Hace tiempo que quiero escribir sobre este hecho que siglo tras siglo, que día tras día se repite en el ser humano como si fuera una fase más de su desarrollo. Nacen, crecen, se reproducen, luchan y mueren.
En el hombre hay una fuerza natural que le aviva en la batalla, el sentimiento del guerrero forma parte del ser humano. Notamos que sabemos luchar, que nos unimos con nosotros mismos al hacerlo, como ya nos contaba Homero. La batalla dignifica si tienes un gran motivo para emprenderla y tus armas son nobles. Y sin embargo, ¿tiene hoy sentido la guerra?
En los días del Occidente de hoy, días de paseo por la sombra, ¿qué hace enfrentarse al hombre incesantemente, banalmente? Supongo que si hallamos el motivo en circunstancias de laboratorio, como estas, podremos extrapolarlo a las mayores guerras, incluso buscar su antídoto.
¿Qué es lo que se pone en juego cuando llegamos al estado de querer pelear? ¿Qué creemos perder? ¿Por qué luchamos realmente con un hermano?
Observándome, observándoos, reflexionando, llego a la conclusión de que lo que detona una guerra es sentir que nos perdemos a nosotros mismos, a alguna parte de nosotros con la que nos identificamos tremendamente. Así, se puede luchar por una tierra que te da dé comer, pues nuestra vida va en ello, y también por una tierra que ni conoces ni has pisado, pero por la que tienes el convencimiento social de que te pertenece; ahí nuestro honor va en ello. Se puede luchar por una idea sólo si es propia o se ha hecho propia; si no, no moveríamos ni un dedo ni un gatillo. Se puede luchar por una religión, solo si se cree que nuestra alma va en ello; se puede luchar incluso por unos segundos de héroe, de gloria inconsciente; se puede luchar por nada, si creemos que hemos puesto un trozo de nosotros en la nada.
Llego, por tanto, a la conclusión de que se lucha por apego, por creer que nos perdemos si no lo hacemos, que cambiamos o dejamos de ser si no demostramos a otros que somos, pues la misma tierra, la misma idea, la misma religión no hacen luchar a todos y, por tanto, no son realmente dignas de lucha. Incluso, la misma vida no hace luchar a todos y puede que no sea, por tanto, digna de lucha; es posible que no se pierda la vida aunque no matemos para defendernos.
Si la verdad estuviera en alguno de nosotros, ese no lucharía.

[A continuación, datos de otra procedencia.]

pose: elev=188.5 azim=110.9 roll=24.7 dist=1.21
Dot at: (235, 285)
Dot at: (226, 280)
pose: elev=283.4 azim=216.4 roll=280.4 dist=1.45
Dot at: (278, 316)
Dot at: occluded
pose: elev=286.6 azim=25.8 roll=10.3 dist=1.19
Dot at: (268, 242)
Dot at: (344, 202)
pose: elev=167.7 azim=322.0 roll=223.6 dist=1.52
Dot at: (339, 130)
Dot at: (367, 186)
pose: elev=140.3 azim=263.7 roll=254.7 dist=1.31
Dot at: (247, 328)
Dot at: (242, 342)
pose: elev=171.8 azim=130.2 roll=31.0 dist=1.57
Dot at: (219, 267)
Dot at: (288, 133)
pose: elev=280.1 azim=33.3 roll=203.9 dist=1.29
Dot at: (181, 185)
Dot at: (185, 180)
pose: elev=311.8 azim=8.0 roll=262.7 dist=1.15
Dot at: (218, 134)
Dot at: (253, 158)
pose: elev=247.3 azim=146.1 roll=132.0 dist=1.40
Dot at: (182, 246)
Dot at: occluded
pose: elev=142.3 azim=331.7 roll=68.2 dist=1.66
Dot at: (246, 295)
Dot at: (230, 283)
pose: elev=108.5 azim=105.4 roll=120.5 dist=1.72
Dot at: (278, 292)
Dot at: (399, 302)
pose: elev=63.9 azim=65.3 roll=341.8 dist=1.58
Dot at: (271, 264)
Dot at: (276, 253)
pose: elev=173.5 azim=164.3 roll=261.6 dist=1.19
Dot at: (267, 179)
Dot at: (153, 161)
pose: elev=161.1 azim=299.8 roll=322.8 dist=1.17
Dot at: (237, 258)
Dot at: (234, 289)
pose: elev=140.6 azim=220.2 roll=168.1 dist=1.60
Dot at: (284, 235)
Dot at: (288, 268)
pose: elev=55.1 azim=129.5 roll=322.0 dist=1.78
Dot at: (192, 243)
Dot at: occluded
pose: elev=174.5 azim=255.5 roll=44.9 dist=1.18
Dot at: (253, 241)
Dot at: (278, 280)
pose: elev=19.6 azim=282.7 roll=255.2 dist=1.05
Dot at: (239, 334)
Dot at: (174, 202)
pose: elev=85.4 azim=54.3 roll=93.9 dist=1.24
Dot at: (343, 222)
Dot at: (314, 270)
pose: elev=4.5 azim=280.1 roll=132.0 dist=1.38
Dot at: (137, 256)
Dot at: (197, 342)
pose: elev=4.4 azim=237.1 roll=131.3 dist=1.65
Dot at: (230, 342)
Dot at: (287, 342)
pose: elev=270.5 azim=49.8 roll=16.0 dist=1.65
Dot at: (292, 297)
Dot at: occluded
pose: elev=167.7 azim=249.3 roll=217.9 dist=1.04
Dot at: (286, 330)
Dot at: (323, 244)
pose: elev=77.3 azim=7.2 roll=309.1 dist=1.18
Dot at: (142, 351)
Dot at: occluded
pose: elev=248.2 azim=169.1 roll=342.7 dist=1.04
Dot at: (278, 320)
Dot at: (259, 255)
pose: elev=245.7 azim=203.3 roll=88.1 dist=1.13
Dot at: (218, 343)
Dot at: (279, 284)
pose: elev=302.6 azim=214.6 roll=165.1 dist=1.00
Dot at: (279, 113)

Si la verdad estuviera en todos nosotros, ninguno lucharía.
Esa verdad nos haría saber que no merece la pena, que está todo ganado si a esa verdad hemos llegado, y que para alcanzarla no fue el camino la guerra.
La Iliada, Canto XV:
—¡Cuán necios somos los que tontamente nos irritamos contra Zeus! Queremos acercanos a él y contenerle con palabras o por medio de la violencia; y él, sentado aparte, ni nos hace caso, ni se preocupa, porque dice que en fuerza y poder es muy superior a todos los dioses inmortales.